Bass are far from silly and will often be found lurking just below the herring schools. Needless to say, this is a great time to find really big fish far from line-shredding cover – and on surface lures, too.


One area that’s certainly not to be overlooked is the weed bed. Healthy, free-flowing systems are often fringed with large bands of weed, both ribbon or strap-type weed and another often referred to as ‘ox tail weed’ that frequents the fringes of the slow-moving pools. To anglers these types of weed mean good fishing grounds.

And because weed tends to grow in shallow, more sunlit zones, the best weed fishing usually takes place late and early in the day.

For me it’s compulsory to end a day throwing a few noisy poppers, fizzers or paddlers along the weed fringes. You can score some terrific fish as they patrol the fringes, looking for small baitfish and shrimp that abound in these zones.

And don’t forget to explore those little clear pockets between the weed beds and shoreline – these are terrific little hunting grounds for bass once the sun slips away.



The main difference between fishing the more southern bass waters and those on the North Coast is a slight upsizing in gear. I’m not talking major steps, just going a little heavier with main line and leader. Baitcast tackle is typically 3kg to 6kg braid with leaders from 8kg to 10kg. Threadline tackle usually is loaded with 3kg to 4kg braid and leaders of mono or fluorocarbon 3kg to 6kg.
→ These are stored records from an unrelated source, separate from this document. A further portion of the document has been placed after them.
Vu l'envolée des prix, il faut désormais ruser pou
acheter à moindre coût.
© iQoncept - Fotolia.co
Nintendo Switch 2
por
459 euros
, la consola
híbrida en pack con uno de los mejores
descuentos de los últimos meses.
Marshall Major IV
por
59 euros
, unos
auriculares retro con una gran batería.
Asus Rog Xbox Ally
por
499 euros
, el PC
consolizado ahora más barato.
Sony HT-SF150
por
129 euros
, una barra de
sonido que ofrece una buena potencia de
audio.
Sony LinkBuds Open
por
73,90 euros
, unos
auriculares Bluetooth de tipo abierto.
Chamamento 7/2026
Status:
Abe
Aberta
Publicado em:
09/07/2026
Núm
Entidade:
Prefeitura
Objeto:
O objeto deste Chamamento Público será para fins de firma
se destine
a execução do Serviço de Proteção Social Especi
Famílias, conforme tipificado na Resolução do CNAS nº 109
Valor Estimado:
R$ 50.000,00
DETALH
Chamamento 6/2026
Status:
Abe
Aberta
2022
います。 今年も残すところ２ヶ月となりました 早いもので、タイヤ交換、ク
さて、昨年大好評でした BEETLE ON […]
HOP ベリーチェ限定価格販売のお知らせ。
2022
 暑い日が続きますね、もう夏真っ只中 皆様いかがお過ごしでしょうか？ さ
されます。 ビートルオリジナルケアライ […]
We also use slightly larger lures. It’s funny really, in most other forms of freshwater and estuary fishing there’s a definite trend towards downsizing but on bass water, scaling up a little is certainly the way to go.



There’s an endless array of suitable lures for North Coast bass but some of the locally-made standouts are from Koolabung, Taylor Made and AusSpin. Koolabung and Taylor Made (both based at Port Macquarie) have a good selection of surface and sub-surface offerings renowned for tempting North Coast bass. Some standouts are Taylor Made Belly Busters, Tiny Nuggets and the jointed Surface Breaker. From Koolabung, it’s hard to go past the new 55mm Bass Raiders. For surface fishing, Bass Raider fizzers and poppers work a treat.

If you’re a spinnerbait fan, AusSpin make an impressive range that score plenty of bass each season and the new Chatterbaits from AusSpin are also making waves on the local bass scene.